As a teenager, I discovered in classes like algebra and Latin that I could do well on tests without doing the homework. In college, I tested out of enough classes that I graduated a year early. As I review my life, I want to give my younger self some sage words of advice based on my experiences. My experiences in Latin and algebra differed somewhat. In both, my test scores were the best in my class, but my grades were not, because I was not doing the homework assignments. The algebra teacher would not budge on her insistence that it was not fair to other students to exempt me from homework, but after twelve weeks, gave me a path to redemption – completing all eighteen weeks of homework in the final six weeks of the semester. I tackled the arduous challenge and achieved the goal. My more mature self wishes that my younger self had taken that lesson to heart – do the homework. Innate intelligence and natural ability do not always suffice – careful study and hard practice are keys to success.
In regard to this, I would also advise teenage Michael to read and meditate on Psalm 119:33-40. The Psalmist prays for understanding and instruction. He wants direction; he fears disgrace. He prays:
“Teach me, LORD, the way of your decrees, that I may follow it to the end. Give me understanding, so that I may keep your law and obey it with all my heart. Direct me in the path of your commands, for there I find delight” (Psalm 119:33-35).
As he prays, he discloses his awareness that some choices distract from achieving his goal of pleasing God. Focusing on swift satisfaction and pleasure may close doors to enduring achievement and the sense of work well done. Chasing after metaphorical squirrels may give momentary pleasure, but only increase frustration when trivial pursuits don’t result in wisdom. His prayer continues,
“Turn my heart toward your statutes and not toward selfish gain. Turn my eyes away from worthless things; preserve my life according to your word” (Psalm 119:36-37).
In my thirties, I was commissioned as an Army officer and suddenly had to meet a standard in an area where I had less skill – running. I realized soon that I had to run farther and more frequently for practice than other soldiers whom I knew if I were to pass the required physical fitness test. In my sixties, I take more notes when reading than ever before, because a formerly almost photographic memory sometimes betrays me. I have learned that “doing homework” lays foundations on which I can build in the future.
The prayer of the Psalmist ends with a realization that I too have learned: Laws and commands that seem irksome and unnecessary in fact contribute to longer and more enjoyable life. Focus, direction, and discipline in spiritual matters produce benefits in all areas of life. As the Psalmist implies with his prayer, trust in and following the source of the laws. Awareness of his purposes develops skill in knowing how to obey the commands, in knowing why the precepts give life. He prays in anticipation of salvation and life, an anticipation he shared with the heroes of faith in Hebrews chapter 11. He prays:
“Fulfill your promise to your servant, so that you may be feared. Take away the disgrace I dread, for your laws are good. How I long for your precepts! In your righteousness preserve my life” (Psalm 119:38-40).

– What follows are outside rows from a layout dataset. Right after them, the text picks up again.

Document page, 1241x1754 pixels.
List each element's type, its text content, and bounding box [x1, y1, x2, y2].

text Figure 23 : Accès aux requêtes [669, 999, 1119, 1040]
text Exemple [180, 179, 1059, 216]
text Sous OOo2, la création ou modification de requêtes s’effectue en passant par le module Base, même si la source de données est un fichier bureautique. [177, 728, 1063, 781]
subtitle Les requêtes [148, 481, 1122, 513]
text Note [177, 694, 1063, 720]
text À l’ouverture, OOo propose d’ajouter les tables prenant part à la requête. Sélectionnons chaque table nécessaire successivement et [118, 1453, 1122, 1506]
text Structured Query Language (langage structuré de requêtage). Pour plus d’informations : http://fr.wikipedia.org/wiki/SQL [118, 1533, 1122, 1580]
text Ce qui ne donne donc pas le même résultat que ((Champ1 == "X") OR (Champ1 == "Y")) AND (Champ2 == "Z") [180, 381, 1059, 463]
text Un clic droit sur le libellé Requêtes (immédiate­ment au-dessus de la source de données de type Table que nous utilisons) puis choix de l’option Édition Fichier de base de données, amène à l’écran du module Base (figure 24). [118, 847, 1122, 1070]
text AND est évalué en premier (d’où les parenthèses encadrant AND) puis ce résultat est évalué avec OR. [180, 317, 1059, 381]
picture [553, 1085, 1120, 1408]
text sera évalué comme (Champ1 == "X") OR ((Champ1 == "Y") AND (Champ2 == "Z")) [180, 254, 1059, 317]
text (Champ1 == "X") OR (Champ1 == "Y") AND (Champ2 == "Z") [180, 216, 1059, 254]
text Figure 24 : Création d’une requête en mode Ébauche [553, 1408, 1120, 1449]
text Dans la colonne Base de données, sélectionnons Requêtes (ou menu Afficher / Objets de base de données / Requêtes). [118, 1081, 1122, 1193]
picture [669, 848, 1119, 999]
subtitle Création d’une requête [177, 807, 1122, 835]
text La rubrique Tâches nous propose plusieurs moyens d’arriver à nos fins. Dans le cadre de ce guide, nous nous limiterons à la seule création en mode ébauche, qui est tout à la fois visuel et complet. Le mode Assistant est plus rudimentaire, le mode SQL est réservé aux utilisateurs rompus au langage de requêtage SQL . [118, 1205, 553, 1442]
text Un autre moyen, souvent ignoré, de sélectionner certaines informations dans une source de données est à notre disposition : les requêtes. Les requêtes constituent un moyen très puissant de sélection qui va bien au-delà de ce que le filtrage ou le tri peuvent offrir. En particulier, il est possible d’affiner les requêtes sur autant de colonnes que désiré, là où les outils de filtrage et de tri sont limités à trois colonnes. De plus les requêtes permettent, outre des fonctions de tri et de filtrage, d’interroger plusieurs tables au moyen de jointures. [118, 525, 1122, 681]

Awareness surfaces in the final verses of the prayer. The purpose of life is glorifying God and living out his righteousness. Because God is righteous, he keeps his promises. So we pray with the Psalmist that God will give us understanding, that he will direct us, that he will turn our hearts towards himself and his will. I would remind my teenage self also that the verses that follow the recounting of the faith heroes’ search for an enduring city teach us to fix our eyes on Jesus, the author and perfecter of our faith, and that God disciplines those whom he loves, so that his discipline may produce “a harvest of righteousness and peace for those who have been trained by it” (Hebrews 12:1-8).
- Quotes from the Bible are from the New International Version 2011.
O God who creates and who loves, we thank you for skills you have given us and the ability to learn from our experiences. We pray that we may understand the lessons that we learn and may implement them in ways that please you and glorify you. We pray for our children and our grandchildren, that they too may learn from your love and grow in understanding of your will. Shield us from the bitterness that accompanies disappointment. Grant us the wisdom to discern what is worthless and a distraction from your will for our lives. May we keep our focus on Jesus, the author and perfecter of our faith, in whose name we pray, amen.